1. Field of the Invention
The present invention relates to design support for hardware such as a computer and electronic device, software, and a system including a combination of hardware and software.
2. Description of the Related Art
Recently, a system specification description language for describing a specification at system level without discrimination between hardware and software has been developed. With this development of the language, an environment for consistent specification description from a specification at system level to specified software or hardware specifications based on the same specification format has been improving. A rapid prototyping tool (Rapid or BetterState) is known, which provides a design environment in an upstream stage of system design while checking a system specification. See “Rapid-plus, White Paper”, http://www.e-sim.com/pdf/whtpaper.pdf as a reference for Rapid.
A characteristic feature of such a rapid prototyping tool is that system analysis and design can be seamlessly and quickly performed by using hierarchical state transition diagrams. From the viewpoint of specification design at system level at which a specification implementation method is not clear, this tool has a merit of allowing efficient design by hierarchically combining interrupt execution, sequential execution, and parallel execution.
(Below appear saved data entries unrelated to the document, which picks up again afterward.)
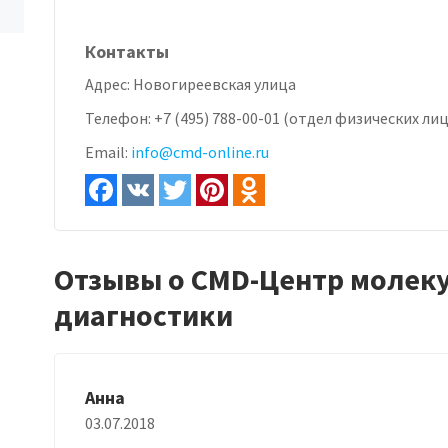
Контакты
Адрес:
Новогиреевская улица
Телефон:
+7 (495) 788-00-01 (отдел физических лиц
Email:
info@cmd-online.ru
Отзывы о CMD-Центр молек
диагностики
Анна
03.07.2018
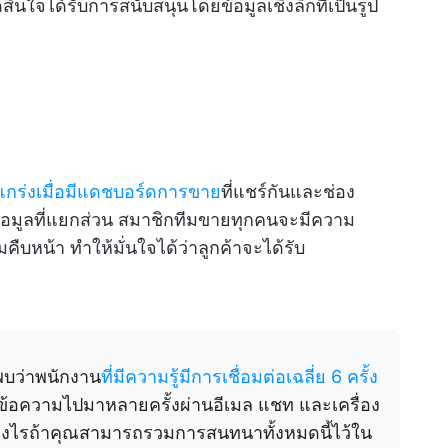
ินใจได้รับการสนับสนุนโดยข้อมูลเชิงลึกที่เป็นรูป
แกร่งเมื่อมีแดชบอร์ดการขาย
ที่แชร์กันและช่อง
ข้อมูลที่แยกส่วน สมาชิกทีมขายทุกคนจะมีความ
หน้า ทำให้มั่นใจได้ว่าลูกค้าจะได้รับ
บว่าพนักงาน
ที่มีความรู้มีการเชื่อมต่อเฉลี่ย 6 ครั้ง
งข้อความไปมาหลายครั้งผ่านอีเมล แชท และเครื่อง
่างไรถ้าคุณสามารถรวมการสนทนาทั้งหมดนี้ไว้ใน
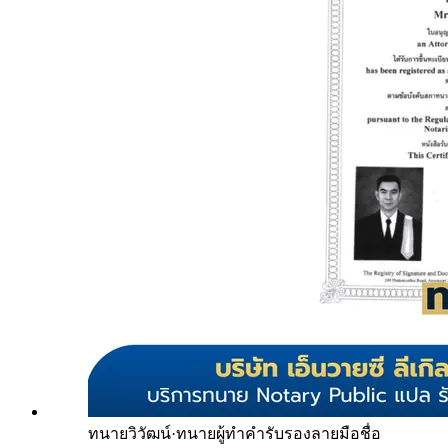
ทนายวิวัฒน์
·
ทนายผู้ทำคำรับรองลายมือชื่อ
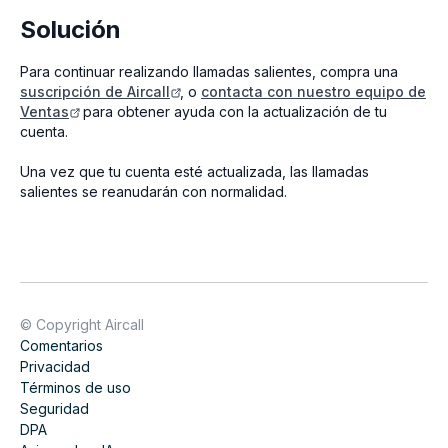
Solución
Para continuar realizando llamadas salientes, compra una
suscripción de Aircall
, o
contacta con nuestro equipo de
Ventas
para obtener ayuda con la actualización de tu
cuenta.
Una vez que tu cuenta esté actualizada, las llamadas
salientes se reanudarán con normalidad.
© Copyright Aircall
Comentarios
Privacidad
Términos de uso
Seguridad
DPA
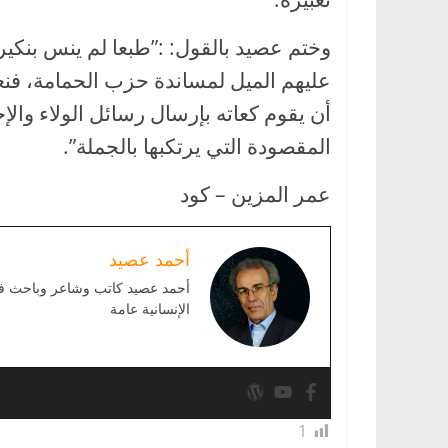
وختم عصيد بالقول: :”طبعا لم ينس بنكيرا
عليهم الميل لمساندة حزب الحمامة، فن
أن يقوم كعاته بإرسال رسائل الولاء والإ
المقصودة التي يرتكبها بالجملة”.
عمر المزين – كود
أحمد عصيد
أحمد عصيد كاتب وشاعر وباحث في ا
الإنسانية عامة
1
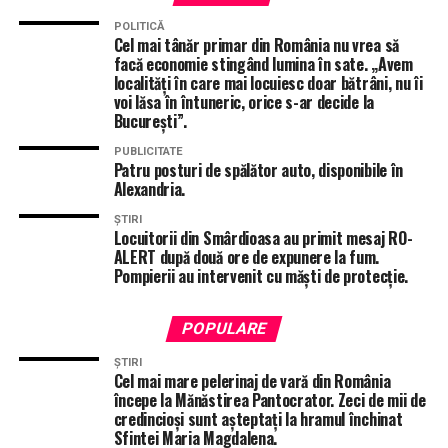
POLITICĂ
Cel mai tânăr primar din România nu vrea să
facă economie stingând lumina în sate. „Avem
localități în care mai locuiesc doar bătrâni, nu îi
voi lăsa în întuneric, orice s-ar decide la
București”.
PUBLICITATE
ÎNTÂMPLĂRI RECERENTE
OPERATIUNEA JUPITER
Patru posturi de spălător auto, disponibile în
PERCHEZITII ROMANIA
POLIȚIA ROMÂNĂ
Alexandria.
STIRI ALEXANDRIA
STIRI TELEORMAN
TOTAL IMPACT
ȘTIRI
URMĂTORUL ARTICOL
Locuitorii din Smârdioasa au primit mesaj RO-
Pericol în Teleorman! O locomotivă și două vagoane
ALERT după două ore de expunere la fum.
încărcate cu benzină au deraiat!
Pompierii au intervenit cu măști de protecție.
NU RATA
Tânăr motociclist ucis de neatenție pe o șosea din
POPULARE
Teleorman!
ȘTIRI
Cel mai mare pelerinaj de vară din România
începe la Mănăstirea Pantocrator. Zeci de mii de
credincioși sunt așteptați la hramul închinat
Sfintei Maria Magdalena.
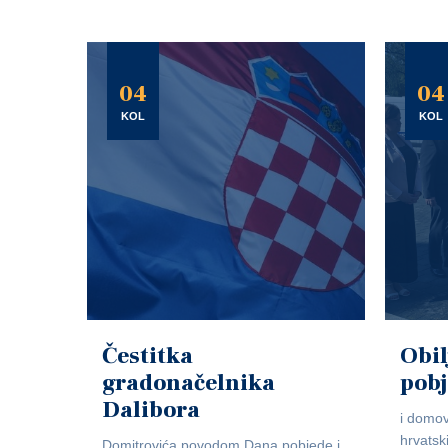
04
04
KOL
KOL
Čestitka
Obil
gradonačelnika
pob
Dalibora
i domov
hrvatsk
Domitrovića povodom Dana pobjede i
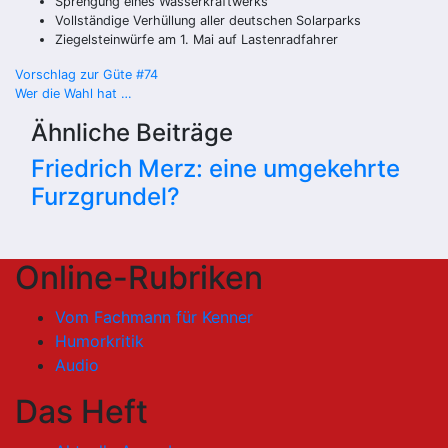
Sprengung eines Wasserkraftwerks
Vollständige Verhüllung aller deutschen Solarparks
Ziegelsteinwürfe am 1. Mai auf Lastenradfahrer
Beitragsnavigation
Vorschlag zur Güte #74
Wer die Wahl hat …
Ähnliche Beiträge
Friedrich Merz: eine umgekehrte
Furzgrundel?
Online-Rubriken
Vom Fachmann für Kenner
Humorkritik
Audio
Das Heft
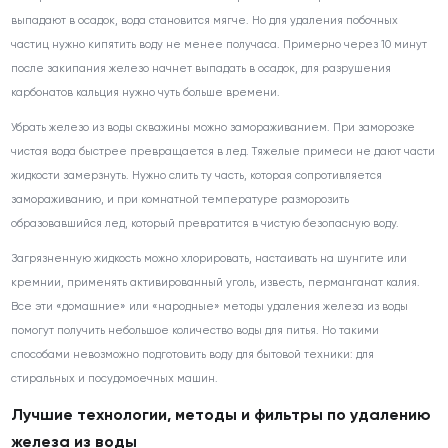
выпадают в осадок, вода становится мягче. Но для удаления побочных
частиц нужно кипятить воду не менее получаса. Примерно через 10 минут
после закипания железо начнет выпадать в осадок, для разрушения
карбонатов кальция нужно чуть больше времени.
Убрать железо из воды скважины можно замораживанием. При заморозке
чистая вода быстрее превращается в лед. Тяжелые примеси не дают части
жидкости замерзнуть. Нужно слить ту часть, которая сопротивляется
замораживанию, и при комнатной температуре разморозить
образовавшийся лед, который превратится в чистую безопасную воду.
Загрязненную жидкость можно хлорировать, настаивать на шунгите или
кремнии, применять активированный уголь, известь, перманганат калия.
Все эти «домашние» или «народные» методы удаления железа из воды
помогут получить небольшое количество воды для питья. Но такими
способами невозможно подготовить воду для бытовой техники: для
стиральных и посудомоечных машин.
Лучшие технологии, методы и фильтры по удалению
железа из воды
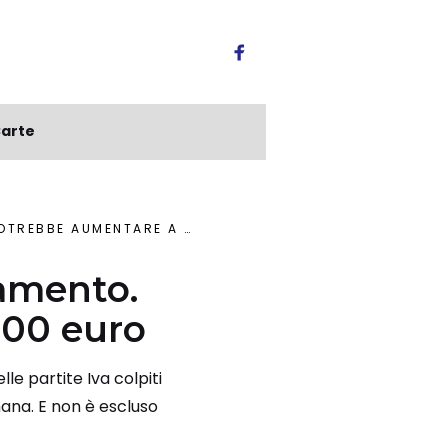
arte
BE AUMENTARE A 800 EURO
gamento.
800 euro
le partite Iva colpiti
ana. E non è escluso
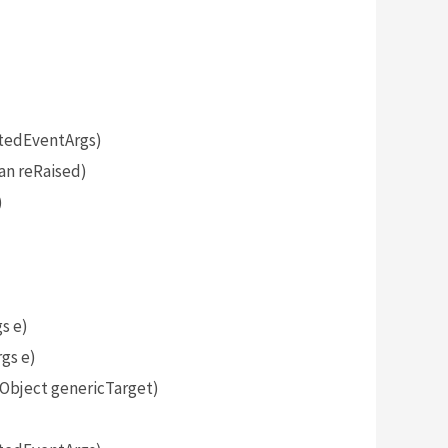
tedEventArgs)
an reRaised)
)
s e)
gs e)
bject genericTarget)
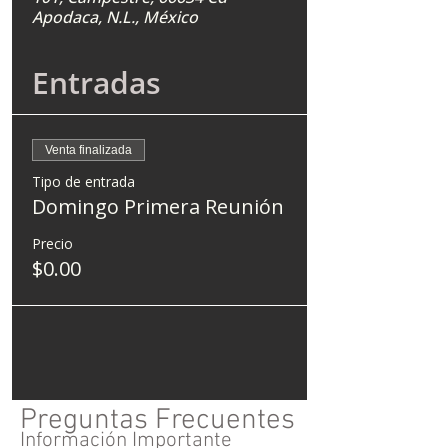
Apodaca, N.L., México
Entradas
Venta finalizada
Tipo de entrada
Domingo Primera Reunión
Precio
$0.00
Preguntas Frecuentes
Información Importante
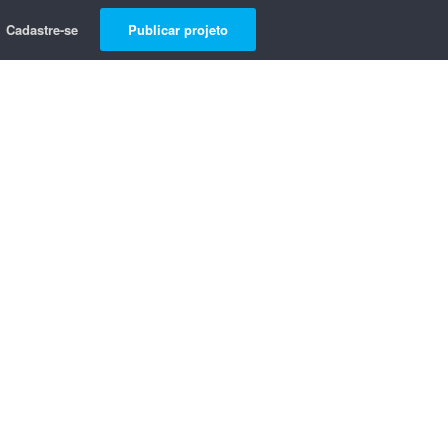
Cadastre-se
Publicar projeto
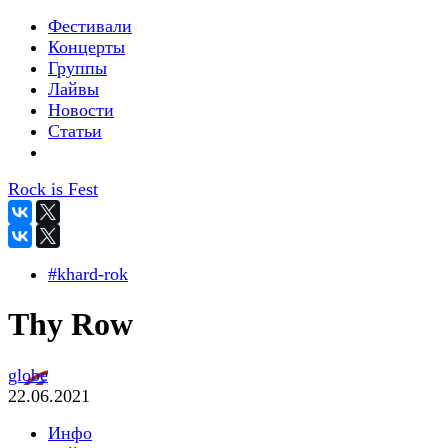
Фестивали
Концерты
Группы
Лайвы
Новости
Статьи
Rock is Fest
#khard-rok
Thy Row
globe
22.06.2021
Инфо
In order to efficiently perform system design in an upstream stage of design, i.e., a stage where no architecture is determined, a technique of forming a specification at system level into parts and reusing them is indispensable. With a system specification language, the contents (operation) of a system can be described according to a formal specification description rule instead of a natural language. However, no mechanism has been provided, which searches the contents of a specification part on the basis of a specification description at system level so as to reuse it.
The techniques of forming software into parts in the conventional software engineering provide parts designed in detail, i.e., so-called parts at implementation level, and provide users with API (Application Programming Interface) function specifications of parts. The techniques of part formation in consideration of reuse can be used for only predetermined architectures. For example, JavaBeans in a program described in the Java language defines a specification for part formation in a Java execution environment, and hence parts can be reused only within the range of this defined part formation specification. See “Java programming JavaBeans—component framework”, Science, (Dec. 1, 1997), ISBN: 4781908624 as a reference for JavaBeans.
According to such conventional techniques associated with formation of software parts, descriptions and classification indexes (indexes) of parts are provided in advance in a natural language, and part search and reuse are realized by searching for parts. However, these technique are not configured to realize part search and reuse in consideration of the contents of software other than those in a natural language.
Demands have arisen for a mechanism for forming a specification at system level, which is created in a system specification description language in the above manner, into parts and reusing them.